Jetzt ist ein Beamter zwar immer Beamter, auch wenn er schläft. Das besondere Rechtsverhältnis mit dem Staat besteht nicht nur während der Arbeitszeit. Beamt*innen sind aber weder Sklaven noch Leibeigene. Wenn Sie außerhalb der Arbeitszeit tätig werden, weil Umstände und Pflichten das erfordern, überlassen sie ihrem Dienstherrn einen Teil ihrer Lebenszeit. Sie haben also im so etwas wie einen Kredit gegeben. Zu einem Kredit gehört, dass er irgendwann zurückgeleistet werden muss.

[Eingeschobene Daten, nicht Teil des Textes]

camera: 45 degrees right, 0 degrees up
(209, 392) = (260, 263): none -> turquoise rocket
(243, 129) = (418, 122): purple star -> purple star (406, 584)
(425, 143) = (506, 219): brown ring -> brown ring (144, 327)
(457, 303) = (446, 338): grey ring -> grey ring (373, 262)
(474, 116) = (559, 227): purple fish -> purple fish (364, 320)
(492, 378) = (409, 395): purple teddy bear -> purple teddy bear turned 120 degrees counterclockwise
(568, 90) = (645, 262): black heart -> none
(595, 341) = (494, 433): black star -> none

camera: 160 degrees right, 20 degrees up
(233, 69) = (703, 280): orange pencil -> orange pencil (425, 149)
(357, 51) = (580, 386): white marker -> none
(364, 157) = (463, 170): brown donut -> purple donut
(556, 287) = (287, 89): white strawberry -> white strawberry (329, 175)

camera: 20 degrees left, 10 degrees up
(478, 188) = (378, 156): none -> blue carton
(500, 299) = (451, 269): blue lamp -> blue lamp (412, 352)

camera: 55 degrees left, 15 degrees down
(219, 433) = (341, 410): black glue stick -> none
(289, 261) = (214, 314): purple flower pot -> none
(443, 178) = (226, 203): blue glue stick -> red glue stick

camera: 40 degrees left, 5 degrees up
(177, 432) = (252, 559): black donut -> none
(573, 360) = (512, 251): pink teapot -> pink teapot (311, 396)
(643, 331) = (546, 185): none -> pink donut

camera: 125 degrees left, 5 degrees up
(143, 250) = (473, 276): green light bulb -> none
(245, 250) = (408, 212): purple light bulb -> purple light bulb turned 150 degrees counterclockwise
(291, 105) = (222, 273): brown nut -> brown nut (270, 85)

Ein Kredit ist keine Schenkung.

 

Es ist auf der einen Seite ungerecht und nicht einsichtig, dass Überstunden nur zu berücksichtigen sind, wenn sie angeordnet werden. Das steht aber auf der anderen Seite auch gar nicht in Interesse des Staates. Wir alle wollen, dass unsere Staatsdiener heute aufgeklärte Bürger sind, die ihre Pflichten auch selbst erkennen. Wer will Polizisten, die Straftäter nicht von ihrem Tun abhalten, weil gerade ein Bericht zu schreiben oder Feierabend ist?

 

Selbstverständlich muss es Regeln dafür geben, wann und in welchem Umfang Mehrarbeit berücksichtigt wird. Zur Voraussetzung aber zu machen, dass die Mehrarbeit ausdrücklich angeordnet worden ist, ist praxisfern und fördert nicht gerade die Motivation engagierter Beamter. Das OVG ist ja davon ausgegangen, dass der Kläger die Überstunden geleistet hat, dass der Beamte die Mehrarbeit in Ausführung seiner Pflichten erbracht hat. Das muss reichen.